[The Life of Francis Marion by William Gilmore Simms]@TWC D-Link bookThe Life of Francis Marion CHAPTER 10 6/31
These posts consisted of Georgetown, Camden, Winnsboro', Ninety-Six and Augusta.
Within this circle was an interior chain, at the distance of half the radius, consisting of Fort Watson on the road to Camden, Motte's house, and Granby on the Congaree. Dorchester and Orangeburgh, on the road both to Ninety-Six and Granby, were fortified as posts of rest and deposit, on the line of communication; as was Monk's Corner, or Biggin Church, and some other small posts on that to Camden.
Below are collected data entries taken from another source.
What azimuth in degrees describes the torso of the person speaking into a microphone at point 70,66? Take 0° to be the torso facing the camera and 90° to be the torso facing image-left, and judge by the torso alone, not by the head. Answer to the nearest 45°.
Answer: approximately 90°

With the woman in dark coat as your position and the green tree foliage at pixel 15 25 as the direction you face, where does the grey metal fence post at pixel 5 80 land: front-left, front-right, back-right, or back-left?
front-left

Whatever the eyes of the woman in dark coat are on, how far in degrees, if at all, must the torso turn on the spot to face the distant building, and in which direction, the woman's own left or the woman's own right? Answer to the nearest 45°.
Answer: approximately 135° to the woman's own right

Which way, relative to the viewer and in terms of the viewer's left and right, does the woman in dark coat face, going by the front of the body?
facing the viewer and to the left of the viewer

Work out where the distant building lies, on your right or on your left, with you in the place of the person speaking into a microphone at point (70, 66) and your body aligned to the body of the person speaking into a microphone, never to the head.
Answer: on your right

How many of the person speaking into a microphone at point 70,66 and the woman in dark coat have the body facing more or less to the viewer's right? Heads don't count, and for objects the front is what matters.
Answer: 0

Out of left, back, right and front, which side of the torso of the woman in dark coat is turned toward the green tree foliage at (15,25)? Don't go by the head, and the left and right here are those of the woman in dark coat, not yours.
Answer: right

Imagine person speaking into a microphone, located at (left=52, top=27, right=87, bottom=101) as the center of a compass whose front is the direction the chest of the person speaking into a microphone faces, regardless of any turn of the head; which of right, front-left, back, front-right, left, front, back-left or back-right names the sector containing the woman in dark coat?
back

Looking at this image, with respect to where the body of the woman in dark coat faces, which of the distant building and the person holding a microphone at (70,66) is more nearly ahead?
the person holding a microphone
These posts were all judiciously chosen, both for arming the country and obtaining subsistence.* * Johnson's Greene, vol.1 .-- Penetrating between these posts, and snatching their prey, or smiting the enemy's detachments, under the very jaws of their cannon, our partisans succeeded in embodying public opinion, through the very sense of shame, against their enemies.
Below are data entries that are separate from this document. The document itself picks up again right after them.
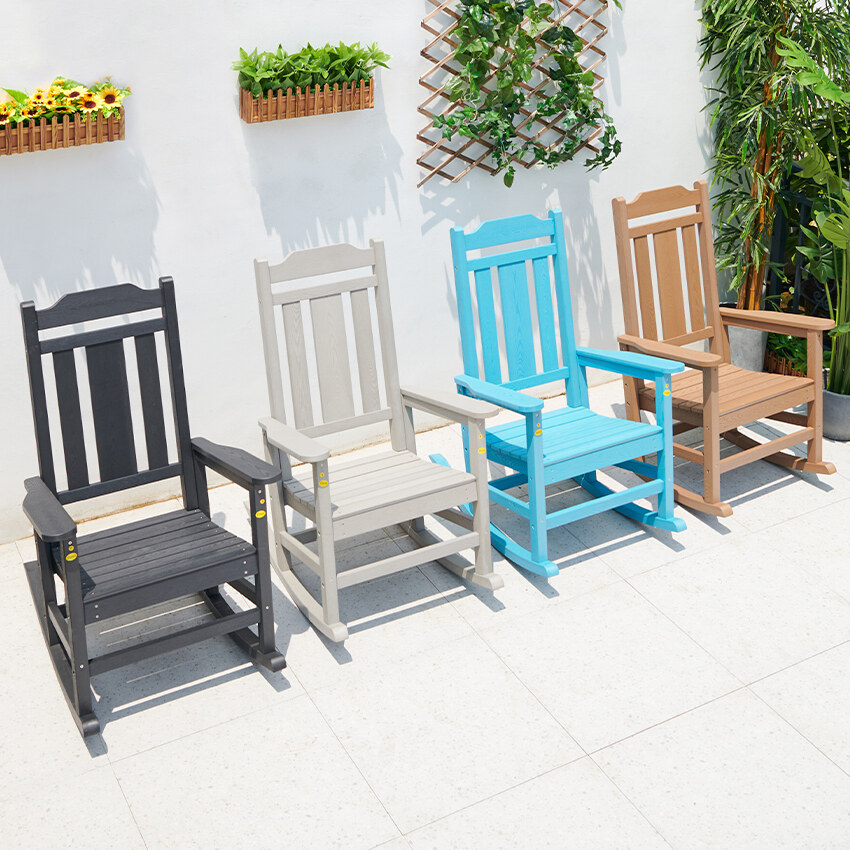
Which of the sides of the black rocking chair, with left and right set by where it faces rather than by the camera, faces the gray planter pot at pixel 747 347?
left

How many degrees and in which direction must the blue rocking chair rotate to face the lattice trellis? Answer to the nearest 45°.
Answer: approximately 135° to its left

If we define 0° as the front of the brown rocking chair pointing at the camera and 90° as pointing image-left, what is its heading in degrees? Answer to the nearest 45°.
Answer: approximately 315°

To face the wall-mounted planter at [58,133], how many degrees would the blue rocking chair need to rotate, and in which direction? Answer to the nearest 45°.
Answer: approximately 135° to its right

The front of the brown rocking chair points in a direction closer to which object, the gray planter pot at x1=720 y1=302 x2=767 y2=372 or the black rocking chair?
the black rocking chair

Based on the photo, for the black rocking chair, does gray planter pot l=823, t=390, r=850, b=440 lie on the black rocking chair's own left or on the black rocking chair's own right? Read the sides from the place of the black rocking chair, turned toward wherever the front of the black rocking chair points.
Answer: on the black rocking chair's own left

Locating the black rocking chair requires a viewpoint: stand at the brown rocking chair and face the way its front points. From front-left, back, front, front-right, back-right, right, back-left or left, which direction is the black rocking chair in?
right

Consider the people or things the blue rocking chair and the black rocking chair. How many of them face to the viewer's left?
0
The courage of the Whigs was ennobled, and their timidity rebuked, when they beheld such a daring spirit, and one so crowned by frequent successes, in such petty numbers.
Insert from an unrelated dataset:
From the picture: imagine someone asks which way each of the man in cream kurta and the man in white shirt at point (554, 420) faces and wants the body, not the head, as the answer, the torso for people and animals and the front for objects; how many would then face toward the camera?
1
The 'esprit de corps', which these successes, and this spirit, awakened in the brigade of Marion, necessarily imparted itself to the region of country in which he operated; and the admiration which he inspired in the friendly, and the fear which he taught to the adverse, uniting in their effects, brought equally the faithful and the doubtful to his ranks. From the moment that he eluded the arts, and baffled the pursuit of Tarleton, the people of that tract of country, on a line stretching from Camden, across, to the mouth of Black Creek on the Pedee, including generally both banks of the Wateree, Santee and Pedee, were now (excepting Harrison's party on Lynch's Creek) either ready, or preparing to join him.